**Text:**
Ein Erfolgsfaktor der Zukunft wird es sein, Kundinnen und Kunden nicht nur Waren zu verkaufen, sondern ihnen ein Erlebnis zu bieten, das über den reinen Einkauf hinausgeht. Wenn jemand am Wochenende in die Stadt fährt, um in einem Laden einkaufen zu gehen, sucht er zunehmend mehr als ein bloßes Transaktionsgeschäft. Ein angenehmes Ambiente, fachkundige Beratung, interessante Aktionen und vielleicht sogar gastronomische Angebote im gleichen Umfeld steigern die Bereitschaft, den Kaufabschluss direkt vor Ort zu tätigen. Das Ladengeschäft wird so zu einem Ort, an dem man sich gern aufhält. Wer beim Schlendern noch spontane Inspirationen bekommt oder exklusiv die neuesten Produkte testen darf, empfindet das Einkaufserlebnis als Mehrwert gegenüber einer rein digitalen Bestellung.

**Datensätze:**

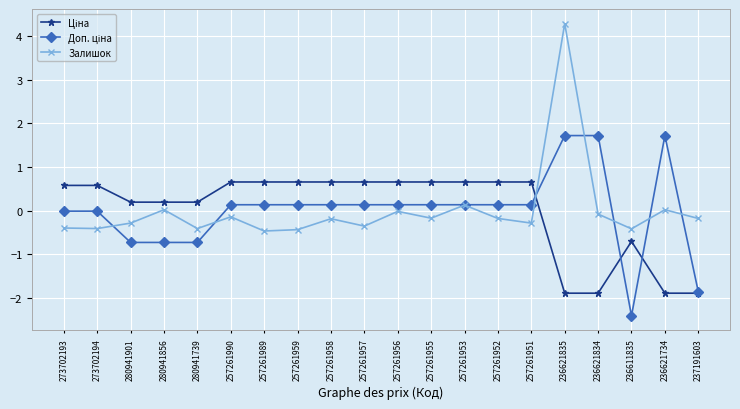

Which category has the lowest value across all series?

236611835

--

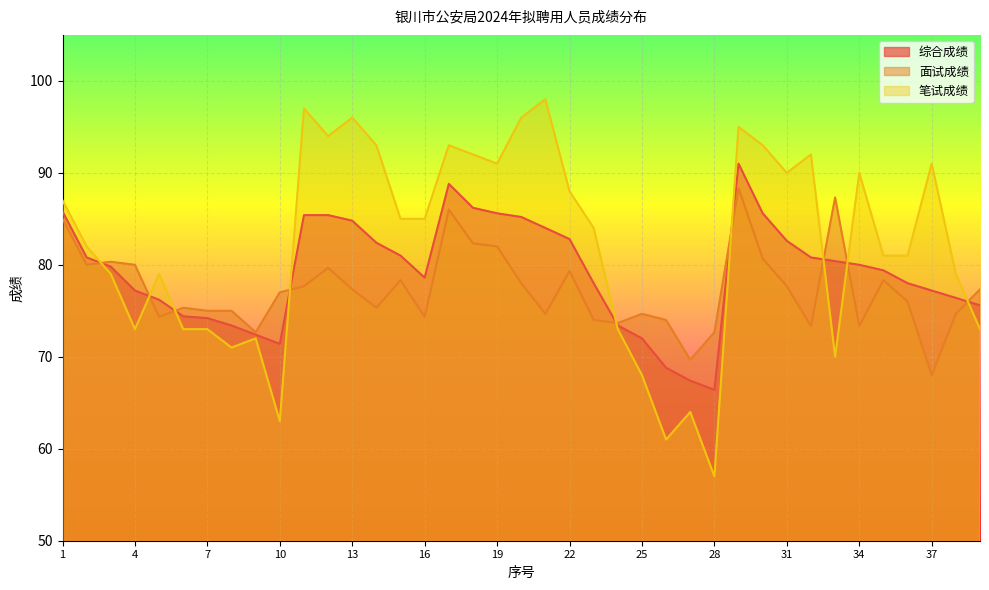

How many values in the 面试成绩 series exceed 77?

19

==

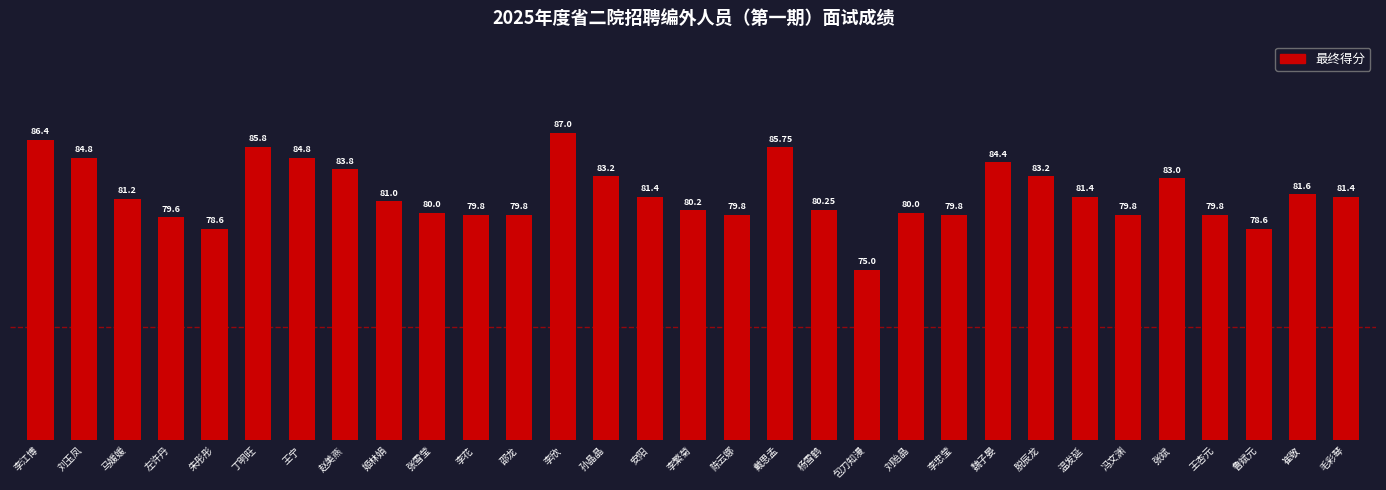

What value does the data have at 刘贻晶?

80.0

**Zu lösende Aufgaben:**
1. Wiederhole den Text über das Einkaufserlebnis wortgetreu von „Ein Erfolgsfaktor der“ bis einschließlich „rein digitalen Bestellung.“.
2. Wozu wird das Ladengeschäft laut dem Text über das Einkaufserlebnis?
Die Einträge sind eigenständiges Material und gehören nicht zum Text.

**Antworten siehe unten:**
1.
Ein Erfolgsfaktor der Zukunft wird es sein, Kundinnen und Kunden nicht nur Waren zu verkaufen, sondern ihnen ein Erlebnis zu bieten, das über den reinen Einkauf hinausgeht. Wenn jemand am Wochenende in die Stadt fährt, um in einem Laden einkaufen zu gehen, sucht er zunehmend mehr als ein bloßes Transaktionsgeschäft. Ein angenehmes Ambiente, fachkundige Beratung, interessante Aktionen und vielleicht sogar gastronomische Angebote im gleichen Umfeld steigern die Bereitschaft, den Kaufabschluss direkt vor Ort zu tätigen. Das Ladengeschäft wird so zu einem Ort, an dem man sich gern aufhält. Wer beim Schlendern noch spontane Inspirationen bekommt oder exklusiv die neuesten Produkte testen darf, empfindet das Einkaufserlebnis als Mehrwert gegenüber einer rein digitalen Bestellung.

2. Zu einem Ort, an dem man sich gern aufhält.